I lifted the slim volume down from a shelf of new nonfiction books in the library. The title had caught my eye. Perhaps, I’d read a review or seen the title in one of my many emails or in a newsletter. I glanced at the blurbs, one by Maxine Kumin another by Jane Hamilton. Then, I read the bold print: “The Earthly Adventures of a Woman and a Gastropod.” The writer was Elizabeth Tova Bailey, and like me, she lived in Maine. Algonquin Books of Chapel Hill, a fine independent house, had published the book.
I opened the book to the title page: The Sound of a Wild Snail Eating and under the title, a lovely drawing of a snail, its soft body out of its shell, antennae alert. For the next two days I immersed myself in the small world of Elizabeth Tova Bailey and her snail.
When Elizabeth Tova Bailey was thirty-four and traveling in the Alps, she caught a strange virus or perhaps a bacterial infection. Her illness was severe and complications were life threatening. Mostly, she was bedridden. Years and years would pass before she even began to recover.
One day early in Bailey’s illness, a friend who was visiting walked in the woods. She found a snail, dug up a clump of violets, planted them in flower pot and set the snail down under leaves, then carried her gift to Bailey. And so it began, Elizabeth Tova Bailey’s fascination with this snail. Bailey became a careful observer, an ardent researcher, but what attracted me to this book was, not only Bailey’s emotional attachment to this creature, but the way the snail itself gave focus to her diminished life. Reading the book, I learned about snails, their history, their diet, their habits, their sexuality: woodland snails were hermaphrodites. I learned that snails have memory. I learned that no matter how small a person’s world becomes that world enlarges with connection, connection to a woodland snail.
Reading the book, I remembered my own fascination with a woodland snail, not that many years ago. One of the grandkids had arrived carrying a small terrarium. Which one? It couldn’t have come from Colorado so that ruled out Raina and Lilly. Zeke was too young. Nina. Memory flooded back, tooth marks in leaves of lettuce, slices of apple. I hadn’t known that snails had teeth, rows and rows of them. I emailed, Nina, now, twelve. “Nina, do I remember that you once brought a snail here? Was the snail a school pet?”

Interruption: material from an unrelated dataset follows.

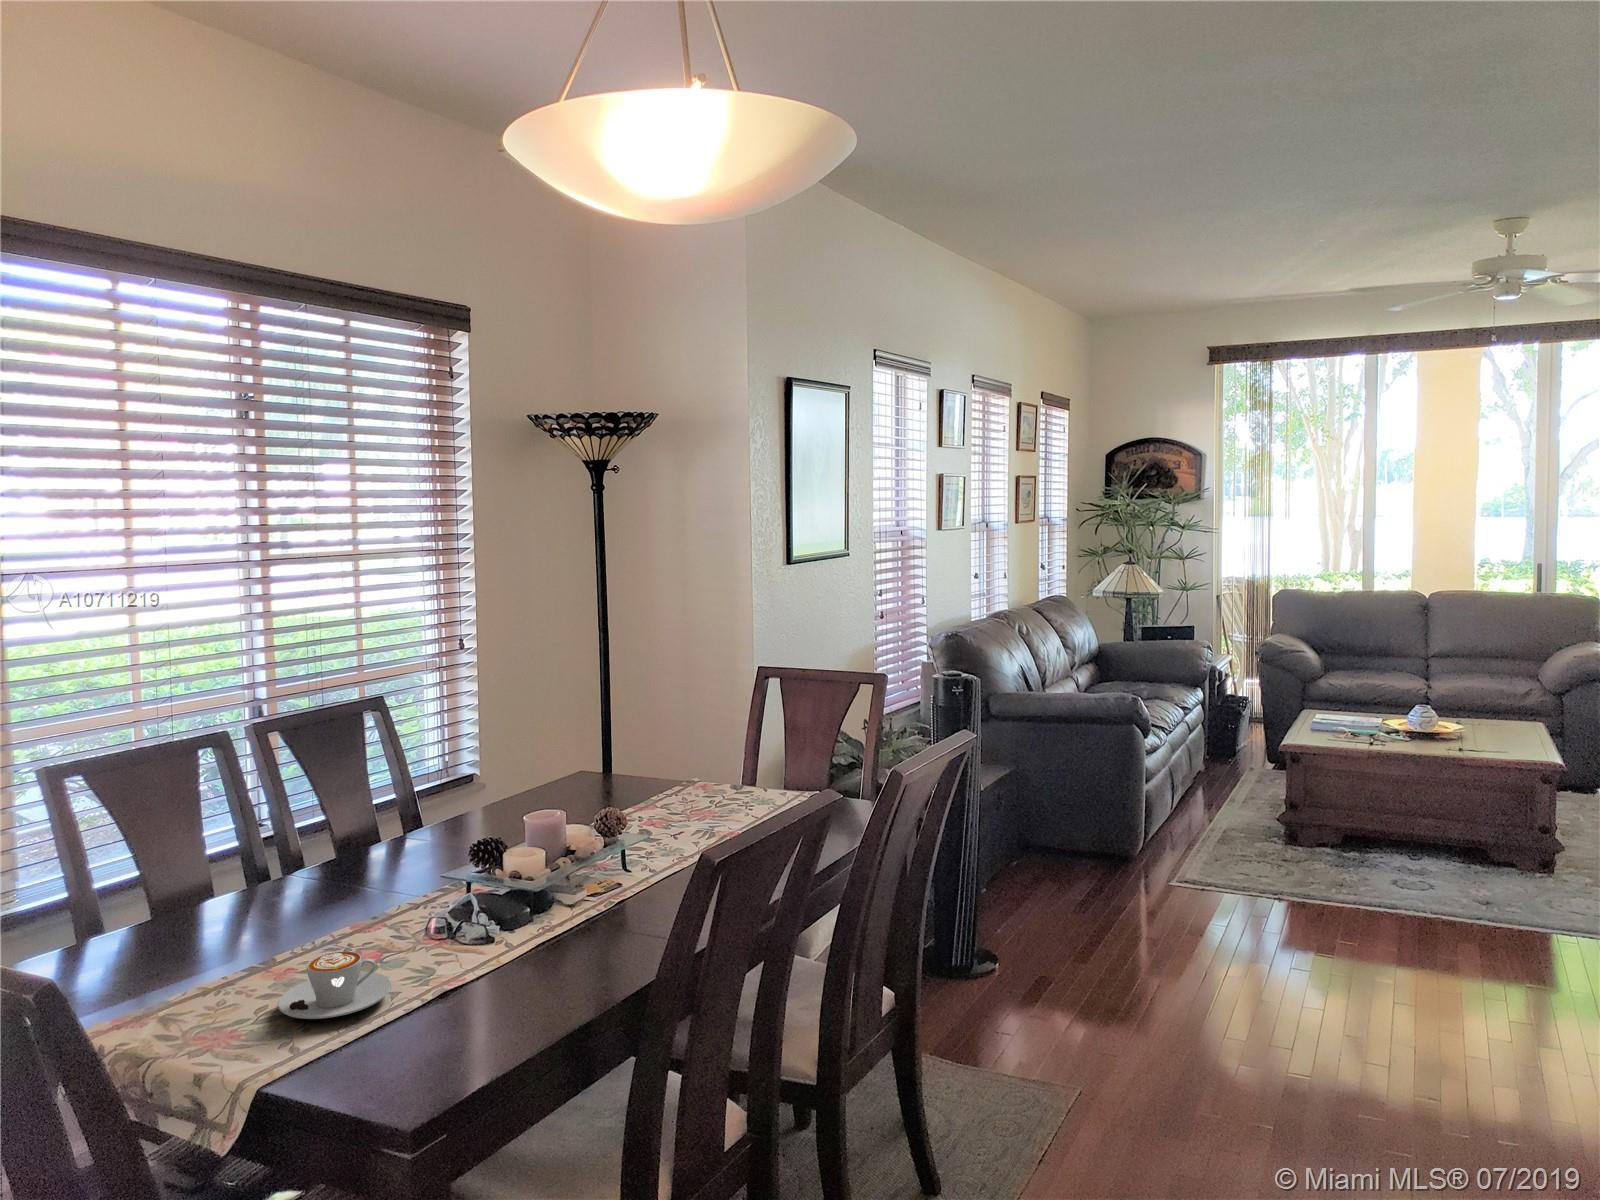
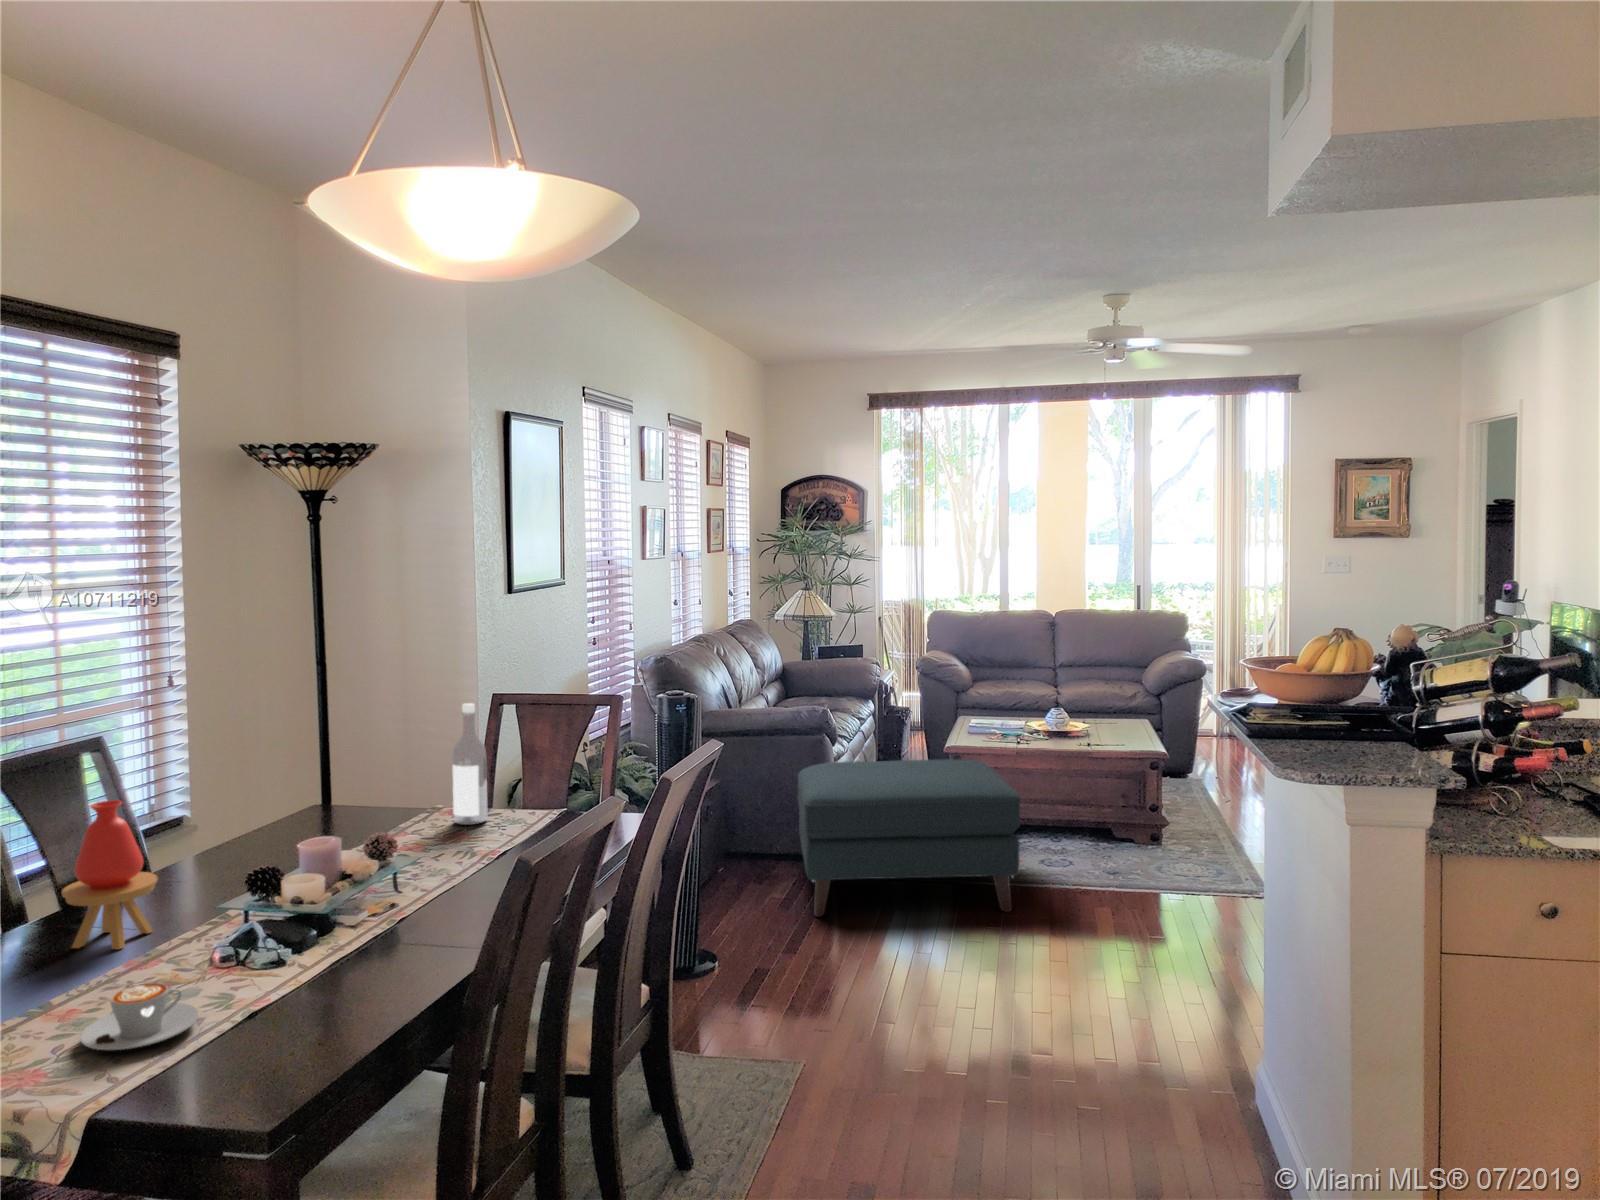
wine bottle: none [701,675,736,803] -> present [453,703,487,825]
ottoman: none [1097,754,1367,943] -> present [797,759,1020,917]
vase: none [306,760,393,908] -> present [62,800,158,949]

She emailed back. “Yes, I did have a pet snail named Skeebz after my best friend who moved. I kept it for about a year and then it died.”
As I write, I think about Nina’s brief response. She had a pet snail. She kept it for a year. The snail died. But, she named it after her best friend. So that small creature was for Nina a way of easing loss, a way of keeping her friend present in her mind.
I’m not a person who relaxes easily. I move too fast, try to do too much. Yet, when I would stand at my kitchen counter with Nina that year she was seven and in the second grade, the two of us observing the snail’s slow deliberate movements, I’d find ease in my fingertips, ease in my jaw. How could I have forgotten that time? And how could I have forgotten the pleasure of sharing that moment with Nina?
Reading Nina’s email, I was sorry to learn these years later that Skeebz had died. I wished for a happier ending, release into the wild. That’s what happened to Elizabeth Tova Bailey’s snail, release into the same woods where she had been found. Elizabeth Tova Bailey did, however, keep one of the snail’s many offspring. But Nina assured me that of all the snails given to each second grader that year, Skeebz had lived the longest.